##### Abgedruckter Text
Das holländische Biotechunternehmen Crucell hat ein Übernahmeangebot an die Adresse des Impfstoffherstellers Berna Biotech angekündigt. Der bisherige Berna-CEO Kuno Sommer soll als künftiger Chief Business Officer (CBO) der Crucell NV für den Verkauf sorgen.

In der Regel schnappen die Grossen die Kleinen. Warum läuft es hier gerade umgekehrt? Es stimmt zwar, dass bezüglich Umsatz, Zahl der Mitarbeiter und operationelles Geschäft die Berna Biotech grösser ist als die Crucell. Wirtschaftlich hingegen ist ganz klar die Crucell die Stärkere. Deren Bewertung an der Börse ist dreimal höher als diejenige der Berna. Sowieso relativiert sich die Frage, wer grösser oder kleiner ist, wenn zwei Unternehmen zusammenkommen, von denen das eine zur Old Economy gehört und mehr auf Grund der heutigen Umsätze bewertet wird, und das andere ein New-Economy-Unternehmen ist, das vor allem auf Grund der zu erwartenden künftigen Umsätze bewertet wird.
##########
##### Vorliegende Angaben
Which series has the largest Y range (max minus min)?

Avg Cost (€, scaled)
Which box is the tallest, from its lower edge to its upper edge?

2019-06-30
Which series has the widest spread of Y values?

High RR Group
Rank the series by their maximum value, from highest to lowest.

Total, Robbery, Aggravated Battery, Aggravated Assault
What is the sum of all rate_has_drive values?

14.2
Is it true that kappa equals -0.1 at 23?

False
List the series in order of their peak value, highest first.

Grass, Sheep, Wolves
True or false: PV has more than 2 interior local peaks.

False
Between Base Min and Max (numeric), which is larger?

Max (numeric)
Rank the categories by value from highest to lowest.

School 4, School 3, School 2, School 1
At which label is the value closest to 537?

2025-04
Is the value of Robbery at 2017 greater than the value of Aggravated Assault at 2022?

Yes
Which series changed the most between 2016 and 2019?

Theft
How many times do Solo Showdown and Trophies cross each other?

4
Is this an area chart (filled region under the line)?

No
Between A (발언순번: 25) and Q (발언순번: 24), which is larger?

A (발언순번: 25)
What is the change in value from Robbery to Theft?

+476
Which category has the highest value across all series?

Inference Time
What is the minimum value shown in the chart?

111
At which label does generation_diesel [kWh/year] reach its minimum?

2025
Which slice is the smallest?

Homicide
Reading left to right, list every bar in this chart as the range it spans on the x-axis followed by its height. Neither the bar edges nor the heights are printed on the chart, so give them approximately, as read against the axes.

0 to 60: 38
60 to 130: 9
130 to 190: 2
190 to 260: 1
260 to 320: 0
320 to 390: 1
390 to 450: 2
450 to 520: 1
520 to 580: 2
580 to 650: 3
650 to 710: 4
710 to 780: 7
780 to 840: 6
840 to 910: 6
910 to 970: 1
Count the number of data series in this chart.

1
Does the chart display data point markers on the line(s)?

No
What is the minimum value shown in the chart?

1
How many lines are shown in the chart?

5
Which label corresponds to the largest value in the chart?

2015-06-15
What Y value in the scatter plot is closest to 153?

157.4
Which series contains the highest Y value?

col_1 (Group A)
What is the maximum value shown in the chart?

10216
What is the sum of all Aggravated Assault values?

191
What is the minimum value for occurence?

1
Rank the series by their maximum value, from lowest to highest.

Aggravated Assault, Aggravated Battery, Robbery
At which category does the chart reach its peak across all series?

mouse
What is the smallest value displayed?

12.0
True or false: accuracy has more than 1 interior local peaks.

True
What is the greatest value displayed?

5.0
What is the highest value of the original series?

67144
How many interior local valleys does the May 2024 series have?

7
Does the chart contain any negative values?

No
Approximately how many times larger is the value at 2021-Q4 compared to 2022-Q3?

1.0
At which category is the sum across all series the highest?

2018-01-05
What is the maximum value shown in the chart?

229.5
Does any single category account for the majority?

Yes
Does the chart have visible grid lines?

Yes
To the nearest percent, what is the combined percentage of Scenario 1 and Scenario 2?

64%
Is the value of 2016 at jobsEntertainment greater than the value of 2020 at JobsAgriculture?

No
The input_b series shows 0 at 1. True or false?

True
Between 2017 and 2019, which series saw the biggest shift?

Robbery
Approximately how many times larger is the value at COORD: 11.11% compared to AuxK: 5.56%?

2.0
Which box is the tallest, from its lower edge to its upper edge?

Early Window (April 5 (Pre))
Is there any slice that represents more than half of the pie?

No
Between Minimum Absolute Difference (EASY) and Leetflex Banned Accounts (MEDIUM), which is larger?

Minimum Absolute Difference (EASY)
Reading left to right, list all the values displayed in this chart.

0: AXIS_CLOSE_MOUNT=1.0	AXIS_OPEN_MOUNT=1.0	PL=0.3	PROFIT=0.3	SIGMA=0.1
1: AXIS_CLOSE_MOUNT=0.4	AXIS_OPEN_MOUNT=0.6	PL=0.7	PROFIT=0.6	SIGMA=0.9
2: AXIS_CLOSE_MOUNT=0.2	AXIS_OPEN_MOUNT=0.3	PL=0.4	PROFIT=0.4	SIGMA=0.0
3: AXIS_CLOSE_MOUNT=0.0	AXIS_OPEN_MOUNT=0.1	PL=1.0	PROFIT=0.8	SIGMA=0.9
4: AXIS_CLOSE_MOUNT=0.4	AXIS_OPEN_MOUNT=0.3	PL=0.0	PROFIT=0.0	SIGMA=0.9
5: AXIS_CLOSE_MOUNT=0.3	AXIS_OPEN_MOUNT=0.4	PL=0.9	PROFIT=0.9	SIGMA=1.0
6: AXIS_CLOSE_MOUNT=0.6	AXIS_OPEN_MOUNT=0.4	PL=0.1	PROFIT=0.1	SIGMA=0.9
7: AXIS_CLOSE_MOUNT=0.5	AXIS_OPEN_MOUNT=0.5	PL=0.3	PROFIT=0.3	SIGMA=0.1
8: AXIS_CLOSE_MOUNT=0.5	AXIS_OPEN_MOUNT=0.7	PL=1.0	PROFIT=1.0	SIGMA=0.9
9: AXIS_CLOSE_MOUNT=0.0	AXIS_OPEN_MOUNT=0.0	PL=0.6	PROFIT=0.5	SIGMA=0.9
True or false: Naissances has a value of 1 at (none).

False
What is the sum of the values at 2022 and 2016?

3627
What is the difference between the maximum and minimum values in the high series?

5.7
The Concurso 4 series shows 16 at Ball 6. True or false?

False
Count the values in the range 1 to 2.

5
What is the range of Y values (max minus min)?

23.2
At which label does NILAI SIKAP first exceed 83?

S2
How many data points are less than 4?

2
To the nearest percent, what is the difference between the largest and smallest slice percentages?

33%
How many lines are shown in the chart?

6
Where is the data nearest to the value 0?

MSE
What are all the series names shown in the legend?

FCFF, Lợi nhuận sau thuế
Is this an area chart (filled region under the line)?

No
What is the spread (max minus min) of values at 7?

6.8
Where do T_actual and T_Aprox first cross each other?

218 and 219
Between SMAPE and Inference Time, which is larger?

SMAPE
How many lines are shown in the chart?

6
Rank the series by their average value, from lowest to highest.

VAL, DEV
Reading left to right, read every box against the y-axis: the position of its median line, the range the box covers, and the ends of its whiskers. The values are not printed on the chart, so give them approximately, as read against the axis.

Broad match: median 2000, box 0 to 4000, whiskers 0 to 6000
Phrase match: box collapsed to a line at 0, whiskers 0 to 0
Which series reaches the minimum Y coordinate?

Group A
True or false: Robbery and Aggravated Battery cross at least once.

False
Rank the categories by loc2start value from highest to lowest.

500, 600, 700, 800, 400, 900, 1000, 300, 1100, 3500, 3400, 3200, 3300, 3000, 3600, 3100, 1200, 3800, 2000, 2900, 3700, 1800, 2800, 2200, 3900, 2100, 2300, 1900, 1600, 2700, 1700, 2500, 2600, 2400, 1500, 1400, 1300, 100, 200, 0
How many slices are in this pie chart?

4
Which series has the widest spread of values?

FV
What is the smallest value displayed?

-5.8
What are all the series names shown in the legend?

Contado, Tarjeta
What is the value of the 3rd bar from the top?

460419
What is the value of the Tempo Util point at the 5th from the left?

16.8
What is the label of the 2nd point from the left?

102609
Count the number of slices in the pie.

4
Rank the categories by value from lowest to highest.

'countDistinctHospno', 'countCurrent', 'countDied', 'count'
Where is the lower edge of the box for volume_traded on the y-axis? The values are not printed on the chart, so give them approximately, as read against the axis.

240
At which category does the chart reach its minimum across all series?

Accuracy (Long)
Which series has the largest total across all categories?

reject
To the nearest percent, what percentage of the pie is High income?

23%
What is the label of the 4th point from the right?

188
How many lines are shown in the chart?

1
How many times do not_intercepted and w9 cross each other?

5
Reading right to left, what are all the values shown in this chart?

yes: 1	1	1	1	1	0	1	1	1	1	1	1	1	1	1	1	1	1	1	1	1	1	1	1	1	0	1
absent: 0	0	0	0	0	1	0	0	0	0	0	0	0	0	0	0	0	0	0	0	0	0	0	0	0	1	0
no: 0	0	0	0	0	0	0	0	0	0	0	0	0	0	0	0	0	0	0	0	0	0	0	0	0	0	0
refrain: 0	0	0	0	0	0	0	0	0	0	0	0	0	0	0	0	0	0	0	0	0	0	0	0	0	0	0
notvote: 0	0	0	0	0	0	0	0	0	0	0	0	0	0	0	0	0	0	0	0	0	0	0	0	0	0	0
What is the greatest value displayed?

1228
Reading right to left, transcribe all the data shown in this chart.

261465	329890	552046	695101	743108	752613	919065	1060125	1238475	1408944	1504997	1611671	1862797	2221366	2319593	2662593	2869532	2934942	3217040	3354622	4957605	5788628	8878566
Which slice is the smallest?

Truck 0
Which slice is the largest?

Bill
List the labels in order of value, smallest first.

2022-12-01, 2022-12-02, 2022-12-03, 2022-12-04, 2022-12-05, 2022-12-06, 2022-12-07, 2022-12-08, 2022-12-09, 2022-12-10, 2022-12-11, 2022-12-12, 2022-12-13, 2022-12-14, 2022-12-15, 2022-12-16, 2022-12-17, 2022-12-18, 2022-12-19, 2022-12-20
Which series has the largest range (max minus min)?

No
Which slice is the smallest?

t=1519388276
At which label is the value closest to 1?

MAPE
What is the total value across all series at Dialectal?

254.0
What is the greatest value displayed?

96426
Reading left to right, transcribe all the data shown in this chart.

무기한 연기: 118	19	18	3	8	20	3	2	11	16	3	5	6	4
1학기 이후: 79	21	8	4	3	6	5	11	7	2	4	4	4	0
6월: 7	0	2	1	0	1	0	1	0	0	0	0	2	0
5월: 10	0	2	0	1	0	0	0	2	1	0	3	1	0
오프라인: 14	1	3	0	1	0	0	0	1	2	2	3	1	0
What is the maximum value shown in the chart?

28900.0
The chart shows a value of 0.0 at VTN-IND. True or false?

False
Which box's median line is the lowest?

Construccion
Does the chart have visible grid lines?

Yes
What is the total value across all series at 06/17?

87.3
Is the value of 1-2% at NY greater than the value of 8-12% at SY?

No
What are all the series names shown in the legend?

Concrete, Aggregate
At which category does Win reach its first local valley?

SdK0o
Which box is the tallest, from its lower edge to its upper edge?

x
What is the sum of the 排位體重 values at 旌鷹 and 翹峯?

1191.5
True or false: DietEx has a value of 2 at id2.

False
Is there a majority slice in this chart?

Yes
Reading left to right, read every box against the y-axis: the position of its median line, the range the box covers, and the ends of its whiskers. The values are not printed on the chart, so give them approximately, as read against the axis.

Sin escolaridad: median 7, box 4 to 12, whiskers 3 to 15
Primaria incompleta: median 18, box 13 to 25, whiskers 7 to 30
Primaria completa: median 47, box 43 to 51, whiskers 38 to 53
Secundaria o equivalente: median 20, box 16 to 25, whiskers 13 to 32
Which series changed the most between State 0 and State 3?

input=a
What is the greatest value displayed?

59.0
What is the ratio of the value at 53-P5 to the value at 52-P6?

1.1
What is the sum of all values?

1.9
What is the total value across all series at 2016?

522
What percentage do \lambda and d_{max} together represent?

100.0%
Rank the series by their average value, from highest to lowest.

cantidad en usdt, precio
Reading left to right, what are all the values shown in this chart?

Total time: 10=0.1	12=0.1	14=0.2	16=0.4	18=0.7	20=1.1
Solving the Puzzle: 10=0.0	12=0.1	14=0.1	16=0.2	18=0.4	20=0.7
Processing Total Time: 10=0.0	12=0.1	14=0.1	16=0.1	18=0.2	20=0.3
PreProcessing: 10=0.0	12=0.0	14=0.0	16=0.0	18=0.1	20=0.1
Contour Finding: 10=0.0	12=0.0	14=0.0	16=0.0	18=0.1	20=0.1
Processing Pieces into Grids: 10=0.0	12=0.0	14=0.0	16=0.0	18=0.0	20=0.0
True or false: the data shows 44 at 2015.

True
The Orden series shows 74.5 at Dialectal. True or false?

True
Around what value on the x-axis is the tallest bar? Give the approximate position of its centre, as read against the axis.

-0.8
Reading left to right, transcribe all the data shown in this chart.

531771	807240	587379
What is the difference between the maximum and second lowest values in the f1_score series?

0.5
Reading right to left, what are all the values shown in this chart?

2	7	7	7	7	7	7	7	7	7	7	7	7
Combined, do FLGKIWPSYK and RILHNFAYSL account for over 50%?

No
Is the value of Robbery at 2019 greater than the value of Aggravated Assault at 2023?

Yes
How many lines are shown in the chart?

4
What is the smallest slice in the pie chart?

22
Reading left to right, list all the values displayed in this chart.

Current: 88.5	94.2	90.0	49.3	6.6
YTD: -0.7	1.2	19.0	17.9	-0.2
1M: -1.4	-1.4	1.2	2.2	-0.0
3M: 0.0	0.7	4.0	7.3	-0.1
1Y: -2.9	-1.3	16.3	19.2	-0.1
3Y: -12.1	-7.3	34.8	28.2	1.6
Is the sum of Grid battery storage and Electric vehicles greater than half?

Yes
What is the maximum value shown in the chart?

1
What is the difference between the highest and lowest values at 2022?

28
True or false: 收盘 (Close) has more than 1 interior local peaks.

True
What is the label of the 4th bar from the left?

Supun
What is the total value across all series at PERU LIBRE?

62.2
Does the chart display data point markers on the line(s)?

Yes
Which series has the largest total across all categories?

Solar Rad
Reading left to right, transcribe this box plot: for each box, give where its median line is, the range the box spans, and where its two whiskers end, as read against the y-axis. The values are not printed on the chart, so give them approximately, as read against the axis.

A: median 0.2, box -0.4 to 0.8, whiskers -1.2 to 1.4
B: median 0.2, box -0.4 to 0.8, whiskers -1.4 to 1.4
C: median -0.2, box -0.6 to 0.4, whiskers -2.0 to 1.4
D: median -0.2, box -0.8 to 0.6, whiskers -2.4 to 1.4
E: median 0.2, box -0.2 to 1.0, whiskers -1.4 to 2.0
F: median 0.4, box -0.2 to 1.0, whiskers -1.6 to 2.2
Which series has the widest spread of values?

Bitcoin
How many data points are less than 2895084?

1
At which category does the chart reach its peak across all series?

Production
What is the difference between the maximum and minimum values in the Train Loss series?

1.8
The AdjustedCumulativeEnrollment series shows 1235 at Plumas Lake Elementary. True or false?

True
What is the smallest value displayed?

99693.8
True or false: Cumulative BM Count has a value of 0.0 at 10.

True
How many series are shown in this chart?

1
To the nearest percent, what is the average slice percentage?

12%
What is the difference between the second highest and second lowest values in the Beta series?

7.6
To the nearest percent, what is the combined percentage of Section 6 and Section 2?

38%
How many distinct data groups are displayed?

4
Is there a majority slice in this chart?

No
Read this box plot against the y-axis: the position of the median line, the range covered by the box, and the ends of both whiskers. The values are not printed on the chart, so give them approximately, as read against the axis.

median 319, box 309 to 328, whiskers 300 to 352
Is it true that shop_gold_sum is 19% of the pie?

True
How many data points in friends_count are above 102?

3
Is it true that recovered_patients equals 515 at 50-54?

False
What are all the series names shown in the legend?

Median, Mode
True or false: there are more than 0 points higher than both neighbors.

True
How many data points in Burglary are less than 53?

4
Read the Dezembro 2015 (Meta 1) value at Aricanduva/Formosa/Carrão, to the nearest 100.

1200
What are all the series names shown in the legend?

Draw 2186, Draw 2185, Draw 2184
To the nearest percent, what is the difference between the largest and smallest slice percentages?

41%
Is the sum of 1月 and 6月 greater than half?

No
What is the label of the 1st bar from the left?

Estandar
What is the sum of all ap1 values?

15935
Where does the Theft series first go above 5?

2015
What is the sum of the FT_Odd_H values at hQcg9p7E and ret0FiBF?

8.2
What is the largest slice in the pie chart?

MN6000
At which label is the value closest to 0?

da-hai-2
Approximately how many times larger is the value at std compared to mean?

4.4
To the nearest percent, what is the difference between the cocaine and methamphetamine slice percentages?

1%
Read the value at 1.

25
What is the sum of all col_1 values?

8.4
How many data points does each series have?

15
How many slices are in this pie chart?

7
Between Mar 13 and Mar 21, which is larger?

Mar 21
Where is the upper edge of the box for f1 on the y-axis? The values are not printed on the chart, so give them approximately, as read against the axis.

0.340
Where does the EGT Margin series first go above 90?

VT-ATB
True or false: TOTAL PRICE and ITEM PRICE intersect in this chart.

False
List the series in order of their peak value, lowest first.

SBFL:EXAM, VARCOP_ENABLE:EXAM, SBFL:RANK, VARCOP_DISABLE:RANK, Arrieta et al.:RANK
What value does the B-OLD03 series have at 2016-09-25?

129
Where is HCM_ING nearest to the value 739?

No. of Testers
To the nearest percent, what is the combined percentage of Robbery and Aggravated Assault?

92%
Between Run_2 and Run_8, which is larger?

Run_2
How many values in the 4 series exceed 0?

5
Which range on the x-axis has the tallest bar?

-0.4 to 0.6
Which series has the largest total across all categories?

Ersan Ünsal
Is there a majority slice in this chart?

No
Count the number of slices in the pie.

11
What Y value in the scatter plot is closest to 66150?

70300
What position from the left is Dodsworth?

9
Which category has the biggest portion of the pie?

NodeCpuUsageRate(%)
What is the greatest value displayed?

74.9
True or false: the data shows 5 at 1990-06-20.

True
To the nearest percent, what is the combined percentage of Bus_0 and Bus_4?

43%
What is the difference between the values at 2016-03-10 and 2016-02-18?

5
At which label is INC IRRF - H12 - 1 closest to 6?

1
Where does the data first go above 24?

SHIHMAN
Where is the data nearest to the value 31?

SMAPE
##########
**Arbeitsanweisungen:**
A. Fassen Sie den Text zum Übernahmeangebot von Crucell in zwei Sätzen zusammen.
B. Geben Sie den Absatz des Textes zum Übernahmeangebot von Crucell, der mit „In der Regel schnappen die Grossen die Kleinen“ beginnt, als Stichpunktliste wieder, ohne seine wesentlichen Fakten auszulassen.
C. Beantworten Sie anhand des Textes zum Übernahmeangebot von Crucell die folgenden Fragen:
(i) Welche Funktion soll Kuno Sommer künftig bei der Crucell NV innehaben?
(ii) Um das Wievielfache ist die Börsenbewertung von Crucell höher als die von Berna?
(iii) Wonach wird ein New-Economy-Unternehmen laut Text vor allem bewertet?
Stützen Sie sich ausschließlich auf den abgedruckten Text.

**Lösungen:**
A. Das holländische Biotechunternehmen Crucell hat ein Übernahmeangebot für den Impfstoffhersteller Berna Biotech angekündigt, und der bisherige Berna-CEO Kuno Sommer soll als künftiger Chief Business Officer der Crucell NV für den Verkauf sorgen. Zwar ist Berna Biotech nach Umsatz, Mitarbeiterzahl und operationellem Geschäft größer, doch ist Crucell wirtschaftlich stärker und an der Börse dreimal höher bewertet.

B.
- Üblicherweise übernehmen große Unternehmen kleine, hier verläuft es umgekehrt.
- Nach Umsatz, Mitarbeiterzahl und operationellem Geschäft ist Berna Biotech größer als Crucell.
- Wirtschaftlich ist Crucell klar stärker, denn ihre Börsenbewertung ist dreimal so hoch wie die von Berna.
- Die Frage nach der Größe relativiert sich bei diesem Zusammenschluss. Das eine Unternehmen gehört zur Old Economy und wird eher nach heutigen Umsätzen bewertet. Das andere ist ein New-Economy-Unternehmen und wird vor allem nach erwarteten künftigen Umsätzen bewertet.

C.
(i) Chief Business Officer (CBO)
(ii) Um das Dreifache
(iii) Nach den zu erwartenden künftigen Umsätzen